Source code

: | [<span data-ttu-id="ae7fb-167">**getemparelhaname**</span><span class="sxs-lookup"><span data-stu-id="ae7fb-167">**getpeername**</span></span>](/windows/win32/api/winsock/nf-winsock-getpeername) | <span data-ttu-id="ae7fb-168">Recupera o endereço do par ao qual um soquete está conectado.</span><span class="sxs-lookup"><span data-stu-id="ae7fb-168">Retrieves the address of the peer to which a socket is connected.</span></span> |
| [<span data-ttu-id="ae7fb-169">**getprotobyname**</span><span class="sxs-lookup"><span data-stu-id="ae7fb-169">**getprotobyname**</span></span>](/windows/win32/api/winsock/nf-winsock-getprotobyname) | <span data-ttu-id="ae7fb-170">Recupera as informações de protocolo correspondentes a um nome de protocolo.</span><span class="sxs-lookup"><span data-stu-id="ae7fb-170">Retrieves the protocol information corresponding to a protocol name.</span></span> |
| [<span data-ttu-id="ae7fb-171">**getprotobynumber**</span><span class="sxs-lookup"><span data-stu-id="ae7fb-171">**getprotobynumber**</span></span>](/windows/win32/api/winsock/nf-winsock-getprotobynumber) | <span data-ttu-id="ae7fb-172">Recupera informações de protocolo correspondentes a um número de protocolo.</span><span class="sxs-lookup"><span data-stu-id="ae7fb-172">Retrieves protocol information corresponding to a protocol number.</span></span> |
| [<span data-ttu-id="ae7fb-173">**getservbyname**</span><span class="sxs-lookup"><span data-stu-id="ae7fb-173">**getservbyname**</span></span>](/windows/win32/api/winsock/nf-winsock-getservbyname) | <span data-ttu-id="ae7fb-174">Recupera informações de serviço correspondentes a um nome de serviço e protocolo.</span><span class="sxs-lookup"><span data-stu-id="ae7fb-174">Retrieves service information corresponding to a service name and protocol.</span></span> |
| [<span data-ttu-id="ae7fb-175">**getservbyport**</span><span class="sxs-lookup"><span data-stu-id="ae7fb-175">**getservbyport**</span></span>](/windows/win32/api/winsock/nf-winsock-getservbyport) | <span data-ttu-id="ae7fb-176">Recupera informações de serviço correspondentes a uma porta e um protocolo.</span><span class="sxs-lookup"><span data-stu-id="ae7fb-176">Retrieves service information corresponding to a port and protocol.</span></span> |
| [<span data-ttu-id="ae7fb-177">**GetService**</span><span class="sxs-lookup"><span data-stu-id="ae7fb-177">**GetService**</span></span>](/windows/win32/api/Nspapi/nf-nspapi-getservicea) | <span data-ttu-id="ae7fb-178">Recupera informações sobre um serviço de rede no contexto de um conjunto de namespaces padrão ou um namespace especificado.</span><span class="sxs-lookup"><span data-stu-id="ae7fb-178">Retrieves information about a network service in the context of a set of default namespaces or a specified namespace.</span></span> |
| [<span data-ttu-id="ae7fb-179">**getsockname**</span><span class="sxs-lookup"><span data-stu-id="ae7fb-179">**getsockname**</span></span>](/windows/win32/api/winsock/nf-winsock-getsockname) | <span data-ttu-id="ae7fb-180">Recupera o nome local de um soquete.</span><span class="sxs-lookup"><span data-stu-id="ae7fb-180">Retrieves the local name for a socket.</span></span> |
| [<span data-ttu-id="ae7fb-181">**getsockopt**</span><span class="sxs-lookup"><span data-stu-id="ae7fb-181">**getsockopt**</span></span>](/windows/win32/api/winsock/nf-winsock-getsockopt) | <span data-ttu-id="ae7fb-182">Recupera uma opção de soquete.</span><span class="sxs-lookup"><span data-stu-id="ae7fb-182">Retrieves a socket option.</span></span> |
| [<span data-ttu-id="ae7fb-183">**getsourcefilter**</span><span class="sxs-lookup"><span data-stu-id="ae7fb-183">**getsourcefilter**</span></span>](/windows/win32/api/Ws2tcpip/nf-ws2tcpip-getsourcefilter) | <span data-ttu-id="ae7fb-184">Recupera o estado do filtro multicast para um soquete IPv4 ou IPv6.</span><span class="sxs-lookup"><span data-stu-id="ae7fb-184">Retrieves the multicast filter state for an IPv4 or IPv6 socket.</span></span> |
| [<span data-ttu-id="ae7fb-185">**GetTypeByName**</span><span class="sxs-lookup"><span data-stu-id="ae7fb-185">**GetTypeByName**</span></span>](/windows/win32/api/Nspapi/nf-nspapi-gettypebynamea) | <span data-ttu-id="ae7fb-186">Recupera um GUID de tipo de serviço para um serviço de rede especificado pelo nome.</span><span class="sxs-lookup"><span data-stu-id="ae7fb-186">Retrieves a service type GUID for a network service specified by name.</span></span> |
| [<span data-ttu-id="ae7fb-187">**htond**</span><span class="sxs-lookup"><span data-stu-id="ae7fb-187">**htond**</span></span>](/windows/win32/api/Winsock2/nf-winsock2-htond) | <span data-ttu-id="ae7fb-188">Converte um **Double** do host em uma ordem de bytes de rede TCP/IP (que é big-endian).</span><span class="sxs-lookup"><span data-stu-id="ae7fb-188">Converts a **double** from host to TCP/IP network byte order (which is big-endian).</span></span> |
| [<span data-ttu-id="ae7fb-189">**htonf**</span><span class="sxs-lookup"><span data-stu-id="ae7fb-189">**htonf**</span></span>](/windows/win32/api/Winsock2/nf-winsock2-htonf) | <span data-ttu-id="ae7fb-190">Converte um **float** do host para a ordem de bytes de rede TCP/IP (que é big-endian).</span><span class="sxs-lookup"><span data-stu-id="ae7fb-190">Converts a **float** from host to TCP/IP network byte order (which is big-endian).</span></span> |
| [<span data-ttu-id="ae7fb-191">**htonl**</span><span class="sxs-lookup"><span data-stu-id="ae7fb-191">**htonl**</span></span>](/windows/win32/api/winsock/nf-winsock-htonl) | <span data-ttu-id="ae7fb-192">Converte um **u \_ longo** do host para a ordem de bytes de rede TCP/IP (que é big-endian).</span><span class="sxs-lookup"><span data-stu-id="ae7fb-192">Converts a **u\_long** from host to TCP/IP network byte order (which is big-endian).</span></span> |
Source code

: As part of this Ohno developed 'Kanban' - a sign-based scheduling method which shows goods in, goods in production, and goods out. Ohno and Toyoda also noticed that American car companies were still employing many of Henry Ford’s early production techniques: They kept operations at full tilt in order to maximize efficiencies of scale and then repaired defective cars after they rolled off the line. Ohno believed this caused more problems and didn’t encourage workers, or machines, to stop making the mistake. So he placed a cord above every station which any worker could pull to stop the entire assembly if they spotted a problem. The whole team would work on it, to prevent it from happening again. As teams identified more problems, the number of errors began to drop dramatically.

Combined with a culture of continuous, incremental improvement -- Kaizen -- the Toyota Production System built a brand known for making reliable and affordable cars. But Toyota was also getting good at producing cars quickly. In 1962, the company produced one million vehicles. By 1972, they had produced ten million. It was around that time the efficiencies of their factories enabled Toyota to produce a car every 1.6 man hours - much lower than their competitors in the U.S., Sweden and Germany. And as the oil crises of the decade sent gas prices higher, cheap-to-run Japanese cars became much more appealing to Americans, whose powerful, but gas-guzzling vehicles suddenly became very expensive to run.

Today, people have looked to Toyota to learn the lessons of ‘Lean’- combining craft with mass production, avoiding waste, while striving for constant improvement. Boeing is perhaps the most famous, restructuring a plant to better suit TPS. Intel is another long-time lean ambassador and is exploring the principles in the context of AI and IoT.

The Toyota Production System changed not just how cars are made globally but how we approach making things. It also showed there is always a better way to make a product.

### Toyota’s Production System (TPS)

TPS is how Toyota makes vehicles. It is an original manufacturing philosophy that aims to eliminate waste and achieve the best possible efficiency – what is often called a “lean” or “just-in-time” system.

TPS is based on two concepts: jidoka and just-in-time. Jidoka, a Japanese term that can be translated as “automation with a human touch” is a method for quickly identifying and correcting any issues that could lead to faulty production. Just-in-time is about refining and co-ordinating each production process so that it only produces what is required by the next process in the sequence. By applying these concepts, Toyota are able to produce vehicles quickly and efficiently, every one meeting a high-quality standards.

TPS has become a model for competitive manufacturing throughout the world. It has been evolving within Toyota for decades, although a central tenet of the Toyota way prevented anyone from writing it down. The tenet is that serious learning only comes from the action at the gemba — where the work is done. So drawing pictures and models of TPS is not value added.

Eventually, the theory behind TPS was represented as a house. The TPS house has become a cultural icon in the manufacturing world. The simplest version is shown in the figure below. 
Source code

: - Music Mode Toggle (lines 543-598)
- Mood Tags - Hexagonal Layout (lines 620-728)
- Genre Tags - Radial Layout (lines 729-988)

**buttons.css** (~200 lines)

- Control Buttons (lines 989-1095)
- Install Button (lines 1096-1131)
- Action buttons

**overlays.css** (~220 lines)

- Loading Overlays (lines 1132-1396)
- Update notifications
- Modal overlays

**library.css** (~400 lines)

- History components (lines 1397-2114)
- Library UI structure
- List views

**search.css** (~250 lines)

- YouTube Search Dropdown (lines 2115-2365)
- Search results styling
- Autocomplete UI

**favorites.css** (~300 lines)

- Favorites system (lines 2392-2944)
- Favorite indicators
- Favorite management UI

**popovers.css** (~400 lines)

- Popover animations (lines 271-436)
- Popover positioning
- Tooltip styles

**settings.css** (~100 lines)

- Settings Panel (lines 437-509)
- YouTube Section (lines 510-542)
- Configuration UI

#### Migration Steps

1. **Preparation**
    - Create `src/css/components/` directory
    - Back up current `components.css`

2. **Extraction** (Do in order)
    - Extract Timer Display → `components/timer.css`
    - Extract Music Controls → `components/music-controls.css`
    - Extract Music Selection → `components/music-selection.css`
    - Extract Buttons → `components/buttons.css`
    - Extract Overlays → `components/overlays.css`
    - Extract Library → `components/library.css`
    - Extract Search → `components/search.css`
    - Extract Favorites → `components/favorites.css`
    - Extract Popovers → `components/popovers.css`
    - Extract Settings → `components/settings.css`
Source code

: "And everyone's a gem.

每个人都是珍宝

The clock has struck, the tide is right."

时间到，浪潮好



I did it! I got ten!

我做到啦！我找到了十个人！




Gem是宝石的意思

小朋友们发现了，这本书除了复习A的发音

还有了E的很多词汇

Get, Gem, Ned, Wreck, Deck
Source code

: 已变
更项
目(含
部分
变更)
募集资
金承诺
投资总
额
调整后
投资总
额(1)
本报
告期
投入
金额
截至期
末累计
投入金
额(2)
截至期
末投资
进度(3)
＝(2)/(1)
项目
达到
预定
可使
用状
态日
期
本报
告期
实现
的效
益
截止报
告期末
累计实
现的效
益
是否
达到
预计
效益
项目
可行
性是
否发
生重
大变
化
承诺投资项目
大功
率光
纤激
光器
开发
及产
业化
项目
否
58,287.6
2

- _Request_: Reproduce exactly the lines from the beginning of the entries above up to and including the line that contains "protocol number.</span></span> |".

- _Solution for this exercise_:
Source code

: | [<span data-ttu-id="ae7fb-167">**getemparelhaname**</span><span class="sxs-lookup"><span data-stu-id="ae7fb-167">**getpeername**</span></span>](/windows/win32/api/winsock/nf-winsock-getpeername) | <span data-ttu-id="ae7fb-168">Recupera o endereço do par ao qual um soquete está conectado.</span><span class="sxs-lookup"><span data-stu-id="ae7fb-168">Retrieves the address of the peer to which a socket is connected.</span></span> |
| [<span data-ttu-id="ae7fb-169">**getprotobyname**</span><span class="sxs-lookup"><span data-stu-id="ae7fb-169">**getprotobyname**</span></span>](/windows/win32/api/winsock/nf-winsock-getprotobyname) | <span data-ttu-id="ae7fb-170">Recupera as informações de protocolo correspondentes a um nome de protocolo.</span><span class="sxs-lookup"><span data-stu-id="ae7fb-170">Retrieves the protocol information corresponding to a protocol name.</span></span> |
| [<span data-ttu-id="ae7fb-171">**getprotobynumber**</span><span class="sxs-lookup"><span data-stu-id="ae7fb-171">**getprotobynumber**</span></span>](/windows/win32/api/winsock/nf-winsock-getprotobynumber) | <span data-ttu-id="ae7fb-172">Recupera informações de protocolo correspondentes a um número de protocolo.</span><span class="sxs-lookup"><span data-stu-id="ae7fb-172">Retrieves protocol information corresponding to a protocol number.</span></span> |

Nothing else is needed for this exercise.